Un cielo stellato sopra il ghetto di Roma/ Giulio Base racconta la storia della Shoah

- Carmine Massimo Balsamo

Un cielo stellato sopra il ghetto di Roma segna il ritorno di Giulio Base: il film sarà presentato in anteprima alla Festa del Cinema di Roma

Un cielo stellato sopra il ghetto di Roma
Un cielo stellato sopra il ghetto di Roma

Reduce dagli ottimi “Il banchiere anarchico” e “Bar Giuseppe”, Giulio Base è tornato dietro la macchina da presa per raccontare la storia della Shoah con “Un cielo stellato sopra il ghetto di Roma”. Il film è tra i titoli più attesi della Festa del Cinema di Roma, dove verrà presentato mercoledì 14 ottobre alle ore 21:00 presso il MAXXI – Museo nazionale delle arti del XXI secolo. Prodotto da Altre Storie e Clipper Media con RAI Cinema, il nuovo lungometraggio del regista nato a Torino è stato girato esclusivamente nella Capitale, nello splendida cornice del quartiere ebraico, del Lungotevere e dell’Isola Tiberina. Nel cast troviamo Bianca Panconi, Emma Matilda Lió, Daniele Rampello, Irene Vetere, Francesco Rodrigo, Marco Todisco, Domenico Fortunato, Aurora Cancian, Lucia Zotti e Alessandra Celi.

Problema da risolvere ▸
Modifica l'articolo sul film di Giulio Base a partire da "Reduce dagli ottimi" e proseguendo fino a "e Alessandra Celi.": riscrivi quel tratto mettendo "giovedì" al posto di "mercoledì". Le righe che seguono non servono.

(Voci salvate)
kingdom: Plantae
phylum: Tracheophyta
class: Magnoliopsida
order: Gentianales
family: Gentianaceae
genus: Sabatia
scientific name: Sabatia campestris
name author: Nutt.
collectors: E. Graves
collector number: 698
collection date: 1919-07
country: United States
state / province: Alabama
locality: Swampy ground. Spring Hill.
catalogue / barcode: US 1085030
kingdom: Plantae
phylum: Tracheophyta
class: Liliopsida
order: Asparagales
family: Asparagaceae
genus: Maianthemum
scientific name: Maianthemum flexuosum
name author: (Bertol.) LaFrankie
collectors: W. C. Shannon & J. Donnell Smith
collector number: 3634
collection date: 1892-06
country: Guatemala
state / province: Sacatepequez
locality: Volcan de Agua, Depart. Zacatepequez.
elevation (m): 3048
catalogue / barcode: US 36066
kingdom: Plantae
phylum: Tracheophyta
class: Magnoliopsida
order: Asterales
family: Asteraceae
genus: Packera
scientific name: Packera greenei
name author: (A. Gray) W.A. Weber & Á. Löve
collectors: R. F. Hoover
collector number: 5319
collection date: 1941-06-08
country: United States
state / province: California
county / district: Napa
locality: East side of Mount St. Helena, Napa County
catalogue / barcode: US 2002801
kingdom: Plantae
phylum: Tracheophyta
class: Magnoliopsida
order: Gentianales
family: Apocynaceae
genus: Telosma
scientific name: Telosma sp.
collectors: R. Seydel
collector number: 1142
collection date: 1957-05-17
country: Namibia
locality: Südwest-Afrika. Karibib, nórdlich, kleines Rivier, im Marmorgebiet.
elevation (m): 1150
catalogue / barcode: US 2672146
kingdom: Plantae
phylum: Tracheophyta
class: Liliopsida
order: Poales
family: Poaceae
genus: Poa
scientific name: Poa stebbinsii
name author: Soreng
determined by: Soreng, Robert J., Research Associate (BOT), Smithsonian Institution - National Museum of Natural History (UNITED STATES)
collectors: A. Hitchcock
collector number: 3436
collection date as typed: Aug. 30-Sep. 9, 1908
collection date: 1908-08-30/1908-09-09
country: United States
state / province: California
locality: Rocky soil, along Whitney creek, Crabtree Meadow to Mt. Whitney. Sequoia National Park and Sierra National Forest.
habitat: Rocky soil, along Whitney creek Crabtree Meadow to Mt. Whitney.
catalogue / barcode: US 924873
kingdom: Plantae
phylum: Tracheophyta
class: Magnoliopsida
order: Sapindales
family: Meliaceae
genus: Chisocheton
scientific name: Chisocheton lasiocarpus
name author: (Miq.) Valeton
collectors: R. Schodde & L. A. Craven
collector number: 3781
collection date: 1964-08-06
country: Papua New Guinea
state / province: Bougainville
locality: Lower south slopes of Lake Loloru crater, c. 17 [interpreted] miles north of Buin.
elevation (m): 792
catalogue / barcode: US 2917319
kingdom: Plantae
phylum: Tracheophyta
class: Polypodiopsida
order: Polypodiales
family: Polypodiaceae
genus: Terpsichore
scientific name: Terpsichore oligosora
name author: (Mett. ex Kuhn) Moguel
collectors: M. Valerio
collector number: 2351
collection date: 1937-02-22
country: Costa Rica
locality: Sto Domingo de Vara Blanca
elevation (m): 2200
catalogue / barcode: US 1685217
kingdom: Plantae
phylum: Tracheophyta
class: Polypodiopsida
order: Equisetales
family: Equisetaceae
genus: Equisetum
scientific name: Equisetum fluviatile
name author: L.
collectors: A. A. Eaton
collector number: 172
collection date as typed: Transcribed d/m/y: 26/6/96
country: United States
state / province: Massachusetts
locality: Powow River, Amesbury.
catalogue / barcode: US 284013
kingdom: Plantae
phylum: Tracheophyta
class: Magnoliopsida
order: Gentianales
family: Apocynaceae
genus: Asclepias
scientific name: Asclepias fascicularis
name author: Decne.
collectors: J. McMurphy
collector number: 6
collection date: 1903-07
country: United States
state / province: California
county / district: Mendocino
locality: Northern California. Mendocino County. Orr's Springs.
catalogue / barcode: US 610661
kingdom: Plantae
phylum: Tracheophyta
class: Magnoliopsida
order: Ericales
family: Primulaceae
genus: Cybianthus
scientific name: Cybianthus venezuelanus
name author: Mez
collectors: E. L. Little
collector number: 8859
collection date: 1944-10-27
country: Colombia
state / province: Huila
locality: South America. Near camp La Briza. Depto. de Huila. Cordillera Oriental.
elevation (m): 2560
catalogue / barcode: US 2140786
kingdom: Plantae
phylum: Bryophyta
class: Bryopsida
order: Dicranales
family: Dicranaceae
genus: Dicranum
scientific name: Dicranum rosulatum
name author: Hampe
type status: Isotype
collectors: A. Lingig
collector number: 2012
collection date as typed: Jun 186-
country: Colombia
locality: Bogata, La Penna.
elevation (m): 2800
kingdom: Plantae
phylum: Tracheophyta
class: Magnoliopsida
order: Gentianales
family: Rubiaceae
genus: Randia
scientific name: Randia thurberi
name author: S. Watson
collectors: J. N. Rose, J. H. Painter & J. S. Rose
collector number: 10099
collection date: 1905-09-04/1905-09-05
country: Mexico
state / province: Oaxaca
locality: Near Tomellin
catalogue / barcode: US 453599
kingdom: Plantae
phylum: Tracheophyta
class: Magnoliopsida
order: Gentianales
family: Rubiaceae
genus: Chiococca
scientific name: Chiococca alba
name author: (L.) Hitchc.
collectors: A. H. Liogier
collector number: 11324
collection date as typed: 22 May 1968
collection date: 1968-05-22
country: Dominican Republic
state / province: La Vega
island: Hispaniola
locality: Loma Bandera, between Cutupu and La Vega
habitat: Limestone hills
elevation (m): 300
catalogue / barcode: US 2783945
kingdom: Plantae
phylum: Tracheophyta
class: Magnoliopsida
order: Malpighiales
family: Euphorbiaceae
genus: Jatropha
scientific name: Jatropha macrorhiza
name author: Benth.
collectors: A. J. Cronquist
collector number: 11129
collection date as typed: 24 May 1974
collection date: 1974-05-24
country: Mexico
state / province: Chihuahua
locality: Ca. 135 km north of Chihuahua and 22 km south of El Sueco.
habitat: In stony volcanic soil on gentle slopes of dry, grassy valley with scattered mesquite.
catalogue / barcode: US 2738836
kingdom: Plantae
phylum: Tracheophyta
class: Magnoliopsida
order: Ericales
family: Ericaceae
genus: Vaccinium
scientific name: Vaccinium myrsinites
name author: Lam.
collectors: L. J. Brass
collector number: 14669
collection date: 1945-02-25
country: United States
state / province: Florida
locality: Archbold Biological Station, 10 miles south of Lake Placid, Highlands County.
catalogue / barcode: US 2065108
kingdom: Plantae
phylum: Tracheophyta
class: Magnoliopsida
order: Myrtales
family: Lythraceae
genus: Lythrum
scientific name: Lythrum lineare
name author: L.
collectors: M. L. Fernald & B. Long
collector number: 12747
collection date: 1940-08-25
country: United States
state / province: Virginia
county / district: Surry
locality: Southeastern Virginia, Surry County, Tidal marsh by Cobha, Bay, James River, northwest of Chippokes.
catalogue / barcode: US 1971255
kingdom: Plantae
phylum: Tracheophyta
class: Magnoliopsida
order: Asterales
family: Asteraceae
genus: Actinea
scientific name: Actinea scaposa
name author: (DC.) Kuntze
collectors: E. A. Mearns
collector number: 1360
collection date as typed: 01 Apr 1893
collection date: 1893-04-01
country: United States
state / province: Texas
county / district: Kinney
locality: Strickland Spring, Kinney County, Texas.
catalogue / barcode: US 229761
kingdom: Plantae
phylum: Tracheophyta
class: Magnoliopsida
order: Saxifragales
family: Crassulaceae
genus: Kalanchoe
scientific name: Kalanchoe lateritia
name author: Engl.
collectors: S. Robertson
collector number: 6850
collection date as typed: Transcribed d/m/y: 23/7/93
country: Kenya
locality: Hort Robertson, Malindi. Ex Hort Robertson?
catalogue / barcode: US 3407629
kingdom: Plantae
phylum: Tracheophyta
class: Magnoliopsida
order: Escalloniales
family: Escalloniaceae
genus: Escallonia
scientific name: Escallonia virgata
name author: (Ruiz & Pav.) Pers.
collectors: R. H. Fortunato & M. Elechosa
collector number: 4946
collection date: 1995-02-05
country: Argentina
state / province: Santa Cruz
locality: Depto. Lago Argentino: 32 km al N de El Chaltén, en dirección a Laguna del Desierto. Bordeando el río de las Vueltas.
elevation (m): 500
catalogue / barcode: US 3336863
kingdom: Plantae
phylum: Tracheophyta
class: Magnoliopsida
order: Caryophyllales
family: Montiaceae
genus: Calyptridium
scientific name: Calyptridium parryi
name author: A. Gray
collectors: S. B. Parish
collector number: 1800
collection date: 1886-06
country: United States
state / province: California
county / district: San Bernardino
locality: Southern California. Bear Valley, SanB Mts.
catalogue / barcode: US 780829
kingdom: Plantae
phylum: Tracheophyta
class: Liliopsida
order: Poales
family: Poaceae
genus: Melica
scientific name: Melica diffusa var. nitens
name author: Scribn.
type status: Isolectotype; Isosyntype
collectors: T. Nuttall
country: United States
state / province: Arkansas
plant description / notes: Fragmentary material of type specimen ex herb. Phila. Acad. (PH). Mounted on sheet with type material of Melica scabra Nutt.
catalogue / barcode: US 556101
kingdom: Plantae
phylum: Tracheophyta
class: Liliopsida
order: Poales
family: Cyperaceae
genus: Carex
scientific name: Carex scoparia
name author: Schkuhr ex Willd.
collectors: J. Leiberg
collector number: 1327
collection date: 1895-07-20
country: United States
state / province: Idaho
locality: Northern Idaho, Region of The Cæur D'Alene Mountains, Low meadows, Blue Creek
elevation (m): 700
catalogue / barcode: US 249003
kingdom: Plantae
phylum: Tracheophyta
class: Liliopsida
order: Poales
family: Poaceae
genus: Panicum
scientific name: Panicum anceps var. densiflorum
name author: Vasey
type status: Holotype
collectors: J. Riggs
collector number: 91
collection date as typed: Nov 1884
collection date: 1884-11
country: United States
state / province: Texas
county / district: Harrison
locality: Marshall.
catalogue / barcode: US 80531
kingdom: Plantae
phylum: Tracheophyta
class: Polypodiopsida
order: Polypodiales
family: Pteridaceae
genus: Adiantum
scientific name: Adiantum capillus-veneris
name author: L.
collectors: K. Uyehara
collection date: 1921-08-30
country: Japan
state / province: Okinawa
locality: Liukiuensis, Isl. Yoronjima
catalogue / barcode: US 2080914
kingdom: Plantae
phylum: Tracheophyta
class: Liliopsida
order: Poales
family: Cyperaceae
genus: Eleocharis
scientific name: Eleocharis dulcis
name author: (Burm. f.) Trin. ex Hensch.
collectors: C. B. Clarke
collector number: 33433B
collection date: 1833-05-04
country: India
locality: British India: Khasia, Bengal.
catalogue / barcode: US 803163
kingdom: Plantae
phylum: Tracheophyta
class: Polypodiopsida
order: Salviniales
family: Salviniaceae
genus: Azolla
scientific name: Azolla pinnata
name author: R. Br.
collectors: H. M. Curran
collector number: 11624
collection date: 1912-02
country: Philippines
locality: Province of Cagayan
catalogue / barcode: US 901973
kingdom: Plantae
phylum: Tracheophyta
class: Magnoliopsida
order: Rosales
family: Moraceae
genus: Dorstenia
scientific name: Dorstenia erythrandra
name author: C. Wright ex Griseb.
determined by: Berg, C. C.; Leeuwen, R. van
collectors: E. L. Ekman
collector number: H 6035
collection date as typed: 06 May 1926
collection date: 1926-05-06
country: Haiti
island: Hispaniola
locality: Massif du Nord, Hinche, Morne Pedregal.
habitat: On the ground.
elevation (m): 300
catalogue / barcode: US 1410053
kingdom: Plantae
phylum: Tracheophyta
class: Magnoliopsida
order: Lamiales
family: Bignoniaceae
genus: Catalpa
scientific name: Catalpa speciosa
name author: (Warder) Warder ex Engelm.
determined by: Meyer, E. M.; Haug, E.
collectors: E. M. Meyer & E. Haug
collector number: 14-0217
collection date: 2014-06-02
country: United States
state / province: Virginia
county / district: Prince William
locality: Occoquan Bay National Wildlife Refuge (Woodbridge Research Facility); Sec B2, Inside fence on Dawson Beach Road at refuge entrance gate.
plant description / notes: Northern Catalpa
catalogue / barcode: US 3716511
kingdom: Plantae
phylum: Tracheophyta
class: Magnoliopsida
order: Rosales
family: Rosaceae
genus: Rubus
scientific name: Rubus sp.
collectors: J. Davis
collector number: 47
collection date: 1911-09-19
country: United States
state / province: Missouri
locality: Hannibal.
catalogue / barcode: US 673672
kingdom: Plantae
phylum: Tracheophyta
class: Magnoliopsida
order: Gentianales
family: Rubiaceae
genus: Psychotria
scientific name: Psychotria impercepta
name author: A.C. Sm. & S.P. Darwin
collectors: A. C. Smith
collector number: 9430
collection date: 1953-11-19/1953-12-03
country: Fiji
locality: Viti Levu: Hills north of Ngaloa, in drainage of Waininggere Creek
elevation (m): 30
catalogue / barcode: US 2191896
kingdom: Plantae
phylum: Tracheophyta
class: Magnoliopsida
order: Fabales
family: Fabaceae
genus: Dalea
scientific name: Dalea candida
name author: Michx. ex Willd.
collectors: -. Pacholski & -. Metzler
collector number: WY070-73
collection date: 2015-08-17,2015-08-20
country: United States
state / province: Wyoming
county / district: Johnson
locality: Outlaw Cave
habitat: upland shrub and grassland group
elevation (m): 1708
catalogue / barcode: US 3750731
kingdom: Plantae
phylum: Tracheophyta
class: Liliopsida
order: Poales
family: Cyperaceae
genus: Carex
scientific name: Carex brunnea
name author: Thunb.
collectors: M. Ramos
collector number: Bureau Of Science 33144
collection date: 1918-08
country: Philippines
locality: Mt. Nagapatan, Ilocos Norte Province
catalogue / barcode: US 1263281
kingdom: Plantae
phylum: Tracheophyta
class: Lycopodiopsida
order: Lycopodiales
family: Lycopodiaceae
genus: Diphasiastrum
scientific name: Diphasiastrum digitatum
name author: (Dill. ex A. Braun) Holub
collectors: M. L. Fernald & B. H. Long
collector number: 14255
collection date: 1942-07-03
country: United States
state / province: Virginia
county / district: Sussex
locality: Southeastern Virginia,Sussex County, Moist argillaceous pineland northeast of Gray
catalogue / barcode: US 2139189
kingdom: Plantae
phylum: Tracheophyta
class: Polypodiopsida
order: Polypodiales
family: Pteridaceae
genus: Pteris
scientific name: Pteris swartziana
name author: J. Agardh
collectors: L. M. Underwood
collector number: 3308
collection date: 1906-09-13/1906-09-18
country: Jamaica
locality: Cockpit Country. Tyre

Soluzione del compito ▸
Reduce dagli ottimi “Il banchiere anarchico” e “Bar Giuseppe”, Giulio Base è tornato dietro la macchina da presa per raccontare la storia della Shoah con “Un cielo stellato sopra il ghetto di Roma”. Il film è tra i titoli più attesi della Festa del Cinema di Roma, dove verrà presentato giovedì 14 ottobre alle ore 21:00 presso il MAXXI – Museo nazionale delle arti del XXI secolo. Prodotto da Altre Storie e Clipper Media con RAI Cinema, il nuovo lungometraggio del regista nato a Torino è stato girato esclusivamente nella Capitale, nello splendida cornice del quartiere ebraico, del Lungotevere e dell’Isola Tiberina. Nel cast troviamo Bianca Panconi, Emma Matilda Lió, Daniele Rampello, Irene Vetere, Francesco Rodrigo, Marco Todisco, Domenico Fortunato, Aurora Cancian, Lucia Zotti e Alessandra Celi.